(TRAVAIL DEMANDÉ)
• A. Reproduisez fidèlement le texte sur le licenciement économique, depuis « Le licenciement économique, qu’il » jusqu'à « précis et vérifiables. » inclus.
• B. Prolongez le texte sur le licenciement économique au-delà de sa dernière phrase.

(EXTRAIT CHOISI)
◇ ◇ ◇
Le licenciement économique, qu’il intervienne dans le cadre d’une suppression d’emploi, d’une réorganisation interne ou d’une restructuration plus large, représente toujours un moment particulièrement sensible dans la vie professionnelle d’un salarié. Contrairement au licenciement personnel, il repose sur des circonstances extérieures à la personne du salarié et découle d’une situation vécue ou anticipée par l’entreprise : difficultés économiques, mutations technologiques, réorganisation destinée à sauvegarder la compétitivité ou cessation totale d’activité. Ces motifs, strictement définis aux articles L1233-2 et L1233-3 du Code du travail, doivent être démontrés par l’employeur selon des critères précis et vérifiables.

Pourtant, dans la pratique, de nombreux salariés s’interrogent sur la légitimité de la procédure mise en œuvre : le motif économique est-il réel ? Les critères d’ordre ont-ils été correctement appliqués ? Les obligations de reclassement ont-elles été respectées ? Le plan de sauvegarde de l’emploi est-il suffisant ? Autant de questions légitimes qui révèlent l’importance de connaître les outils permettant de contester, lorsque cela s’avère nécessaire, un licenciement économique individuel ou collectif.

Les enjeux sont considérables : perte d’emploi, compensation financière, droits au chômage, possibilité de réintégration, protection contre une rupture irrégulière ou injustifiée. Pour défendre efficacement ses intérêts, le salarié doit comprendre les voies de recours, les délais pour agir, les juridictions compétentes et les conséquences juridiques d’une contestation. Car si le licenciement économique obéit à une procédure très encadrée, le non-respect d’une seule de ses étapes peut suffire à remettre en cause toute la décision.
◇ ◇ ◇
(DONNÉES FOURNIES)
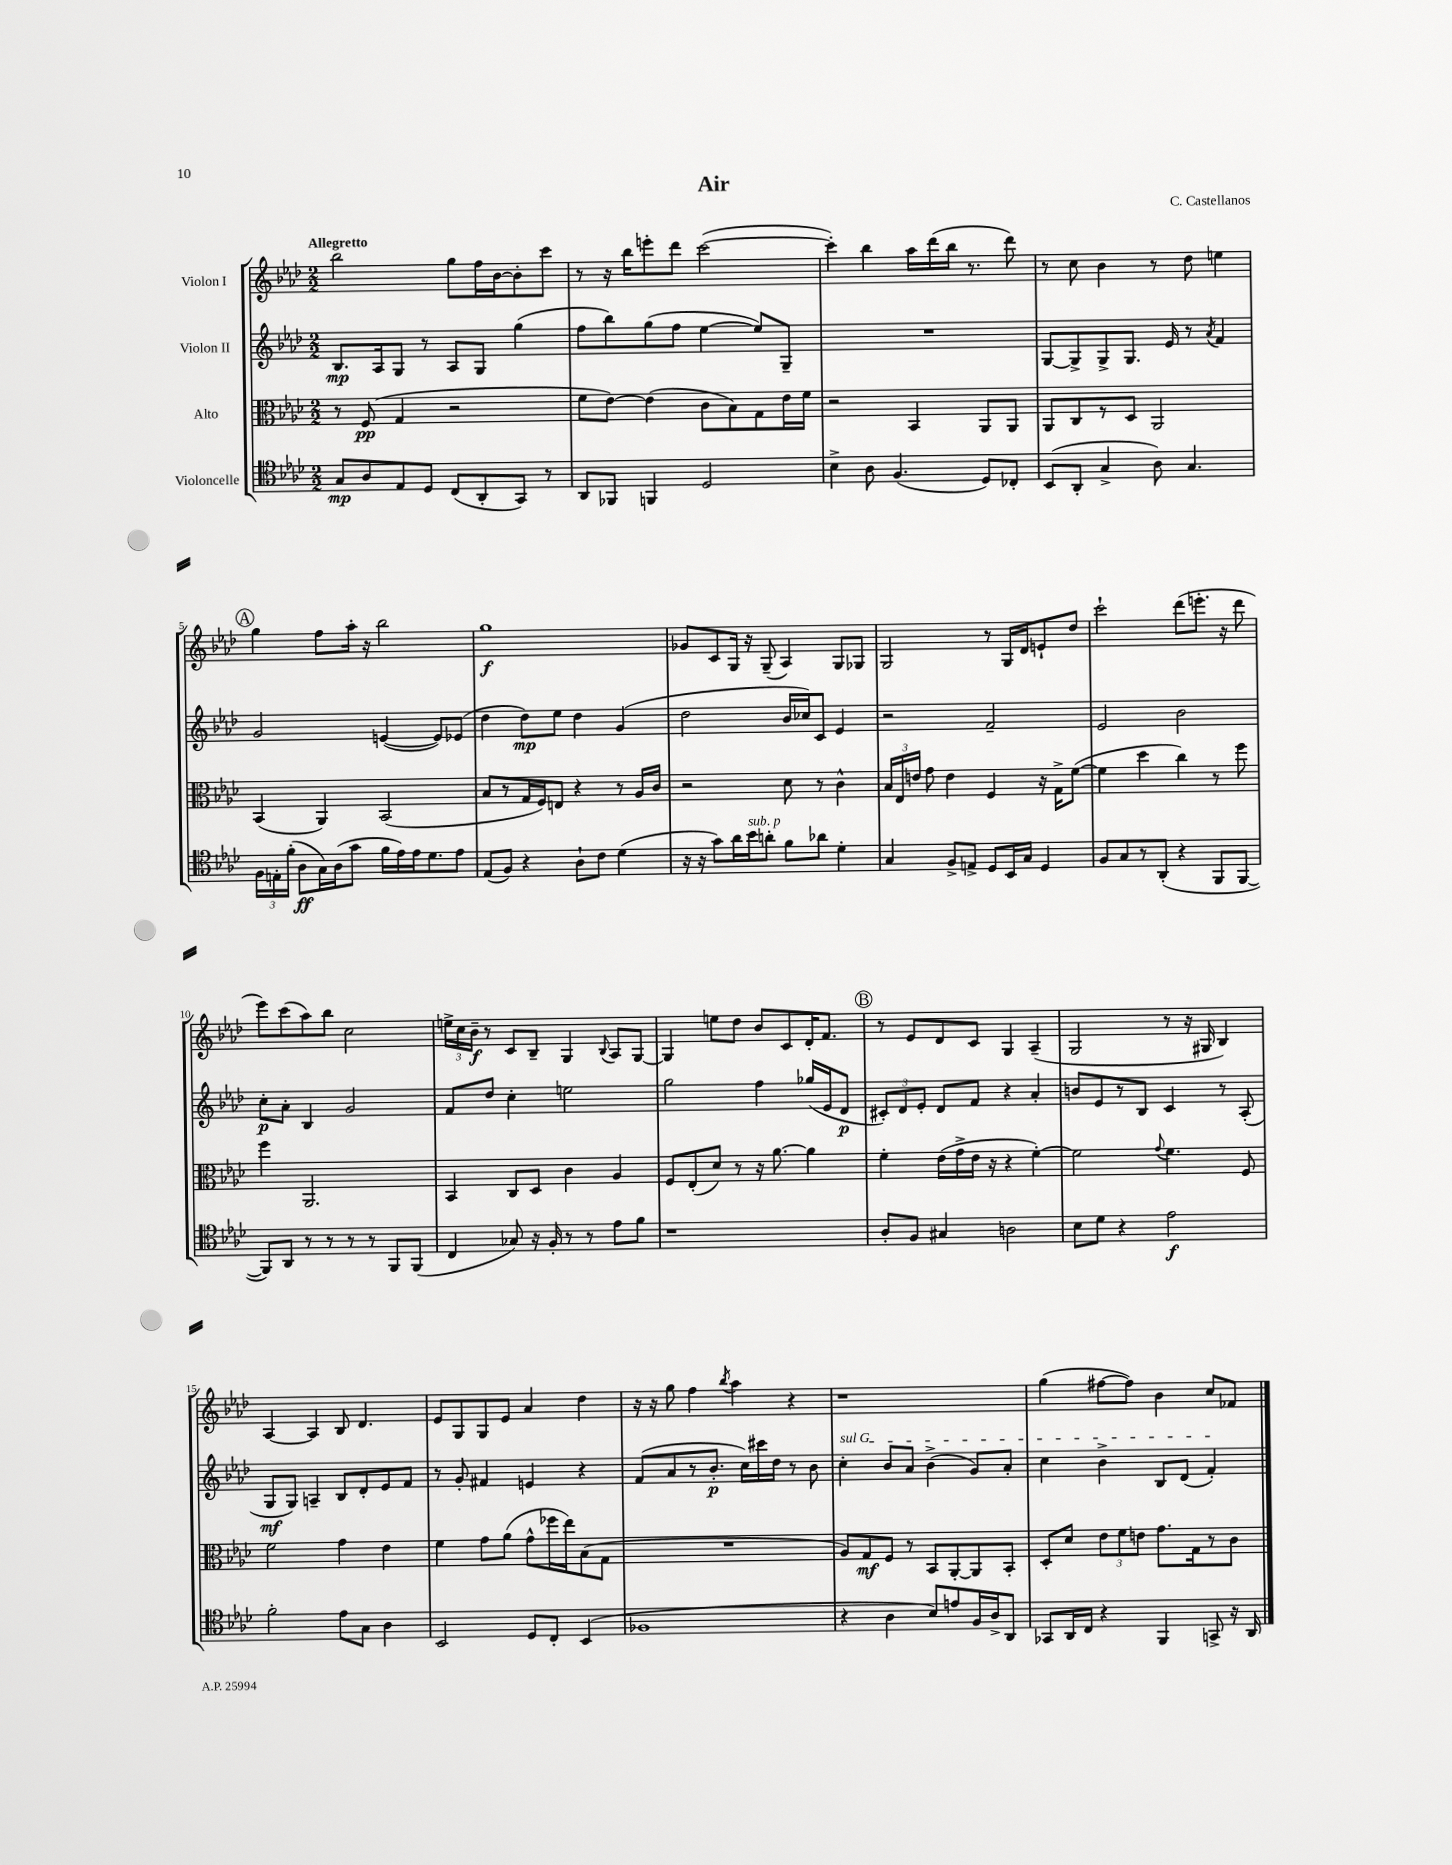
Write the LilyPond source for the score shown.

\header { title = "Air" composer = "C. Castellanos" }
<<
\new StaffGroup <<
\new Staff = "s0" \with { instrumentName = "Violon I" } {
    \clef treble \key aes \major \numericTimeSignature \time 2/2 \tempo "Allegretto"
    \autoBeamOff bes''2 g''8[ f''16 bes'16~ bes'8-. c'''8] |
    r8 r16 bes''16[ e'''8-. des'''8] c'''2~( |
    c'''4-.) bes''4 aes''16[ des'''16( bes''16] r8. des'''8) |
    r8 c''8 bes'4 r8 des''8 e''4 |
    \mark \markup { \circle "A" } g''4 f''8[ aes''16]-. r16 bes''2 |
    g''1\f |
    ges'8[ c'8 g16] r16 g8--( aes4) g8[ ges8] |
    g2 r8 g16[ des'16 e'8-! des''8] |
    c'''2-! des'''8[( e'''8.]-. r16 des'''8 |
    ees'''8[) c'''8( aes''8) bes''8] c''2 |
    \tuplet 3/2 { e''16[-> c''16 bes'16]--\f } r8 c'8[ bes8]-- g4 \appoggiatura { bes8 } aes8[ g8]~ |
    g4 e''8[ des''8] bes'8[ c'8 des'16-. f'8.] |
    \mark \markup { \circle "B" } r8 ees'8[ des'8 c'8] g4 aes4--( |
    g2 r8 r16 gis16 bes4) |
    aes4~ aes4 bes8 des'4. |
    ees'8[ g8 g8 ees'8] aes'4 des''4 |
    r16 r16 g''8 f''4 \acciaccatura { bes''8 } aes''4 r4 |
    r1 |
    g''4( fis''8[~ fis''8]) bes'4 c''8[ fes'8] \bar "|." |
}
\new Staff = "s1" \with { instrumentName = "Violon II" } {
    \clef treble \key aes \major \numericTimeSignature \time 2/2
    \autoBeamOff bes8.[\mp aes16 g8] r8 aes8[ g8] g''4( |
    f''8[ bes''8) g''8( f''8] ees''4~ ees''8[) g8]-- |
    R1 |
    g8[~ g8-> g8-> g8.] ees'16 r8 \acciaccatura { aes'8 } f'4 |
    \mark \markup { \circle "A" } g'2 e'4~( e'8[) ees'8]( |
    des''4 des''8[\mp) ees''8] des''4 g'4( |
    des''2 bes'16[ ces''16) c'8] ees'4 |
    r2 f'2-- |
    ees'2 bes'2 |
    c''8[-.\p aes'8]-. bes4 g'2 |
    f'8[ des''8] c''4-. e''2 |
    g''2 f''4 ges''16[( ees'16 des'8]\p |
    \mark \markup { \circle "B" } \tuplet 3/2 { cis'8[-.) des'8 ees'8]-. } des'8[ f'8] r4 aes'4-. |
    b'8[ ees'8 r8 bes8] c'4 r8 aes8-.( |
    g8[\mf g8]) a4-- bes8[ des'8-. ees'8 f'8] |
    r8 g'8-. fis'4 e'4 r4 |
    f'8[( aes'8 r8 bes'8.]-.\p c''16[) cis'''16 des''16] r8 bes'8 |
    \once \override TextSpanner.bound-details.left.text = \markup { \italic "sul G" } c''4-.\startTextSpan bes'8[ aes'8] bes'4->( g'8[) aes'8]-. |
    c''4 bes'4-> bes8[ des'8]( f'4-.\stopTextSpan) \bar "|." |
}
\new Staff = "s2" \with { instrumentName = "Alto" } {
    \clef alto \key aes \major \numericTimeSignature \time 2/2
    \autoBeamOff r8 f8\pp( g4 r2 |
    f'8[ ees'8]~) ees'4( c'8[ bes8) g8 ees'16 f'16] |
    r2 bes,4 aes,8[ aes,8] |
    aes,8[ c8 r8 des8] aes,2 |
    \mark \markup { \circle "A" } bes,4( aes,4) bes,2( |
    bes8[ r8 g16 f16) e8] r4 r8 aes16[ c'16] |
    r2 des'8 r8 c'4-^ |
    \tuplet 3/2 { bes16[ ees16 e'16] } g'8 e'4 f4 r16 g16[-> f'8]~( |
    f'4 des''4 c''4) r8 f''8 |
    f''4 aes,2. |
    bes,4 c8[ des8] c'4 aes4 |
    f8[ ees8-.( des'8]) r8 r16 aes'8.~ aes'4 |
    \mark \markup { \circle "B" } f'4-. ees'16[( g'16-> ees'16] r16 r4 f'4~-.) |
    f'2 \appoggiatura { g'8 } f'4. f8 |
    f'2 g'4 ees'4 |
    f'4 g'8[ aes'8]( g'8[-^ fes''16 ees''16) bes8( g8] |
    R1 |
    aes8[) g8\mf f8] r8 bes,8[ aes,8~-. aes,8 bes,8]-. |
    des8[-. des'8] \tuplet 3/2 { ees'8[ f'8 e'8] } g'8.[ g16 r8 c'8] \bar "|." |
}
\new Staff = "s3" \with { instrumentName = "Violoncelle" } {
    \clef tenor \key aes \major \numericTimeSignature \time 2/2
    \autoBeamOff g8[\mp aes8 ees8 des8] c8[( aes,8-. g,8]) r8 |
    aes,8[ fes,8] f,4 des2 |
    bes4-> aes8 f4.( des8[) ces8]-. |
    bes,8[( aes,8]-. g4-> aes8) g4. |
    \mark \markup { \circle "A" } \tuplet 3/2 { f16[ e16-. f'16]-.( } aes8[\ff g16) aes16( g'8] f'16[ ees'16) ees'16 des'8. ees'8] |
    ees8[( f8]) r4 aes8[-! c'8] des'4( |
    r16 r16 g'8[) aes'16 bes'16^\markup { \italic "sub. p" } a'8]-. f'8[ aes'8] des'4-. |
    g4 f8[-> e8]-> des8[ bes,16 g16] des4 |
    f8[ g8 r8 aes,8]-.( r4 f,8[ f,8]~ |
    f,8[) aes,8] r8 r8 r8 r8 f,8[ f,8]( |
    c4 ges8) r16 f16-. r8 r8 ees'8[ f'8] |
    r1 |
    \mark \markup { \circle "B" } aes8[-. f8] gis4 a2 |
    bes8[ des'8] r4 ees'2\f |
    f'2-. ees'8[ g8] aes4 |
    bes,2 des8[ c8]-. bes,4( |
    fes1 |
    r4 aes4 bes8[) e'8 f16 aes16-> aes,8] |
    ges,8[ aes,16 c16] r4 f,4 g,8-> r16 aes,16 \bar "|." |
}
>>
>>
◇ ◇ ◇
(RÉSULTATS OBTENUS)
• A.
Le licenciement économique, qu’il intervienne dans le cadre d’une suppression d’emploi, d’une réorganisation interne ou d’une restructuration plus large, représente toujours un moment particulièrement sensible dans la vie professionnelle d’un salarié. Contrairement au licenciement personnel, il repose sur des circonstances extérieures à la personne du salarié et découle d’une situation vécue ou anticipée par l’entreprise : difficultés économiques, mutations technologiques, réorganisation destinée à sauvegarder la compétitivité ou cessation totale d’activité. Ces motifs, strictement définis aux articles L1233-2 et L1233-3 du Code du travail, doivent être démontrés par l’employeur selon des critères précis et vérifiables.

• B.
defendstesdroits.fr propose ici une analyse complète et structurée afin d’aider chaque salarié à identifier ses droits, examiner la légalité du motif avancé et saisir la juridiction compétente en cas de litige. L’objectif est d’offrir une compréhension approfondie des mécanismes de contestation, fondée sur des textes légaux, la jurisprudence récente et les obligations de l’employeur à chaque étape du processus

Sommaire

  1. Introduction
  2. Motifs permettant de contester un licenciement économique
  3. Irrégularités de procédure ouvrant droit à contestation
  4. Particularités du PSE et voies de recours
  5. Contestation après acceptation d’un CSP
  6. Délais pour agir et juridictions compétentes
  7. Conséquences et indemnisations possibles
  8. Conclusion

Peut-on contester un licenciement économique ? Les fondements juridiques du recours

Le licenciement économique peut être contesté pour plusieurs raisons clairement identifiées par la loi et la jurisprudence.

Contester pour absence de cause réelle et sérieuse

Selon l’article L1233-2 du Code du travail, un licenciement économique n’est valable que si son motif repose sur :

  • des difficultés économiques ;
  • des mutations technologiques ;
  • une réorganisation nécessaire à la sauvegarde de la compétitivité ;
  • la cessation d’activité de l’entreprise.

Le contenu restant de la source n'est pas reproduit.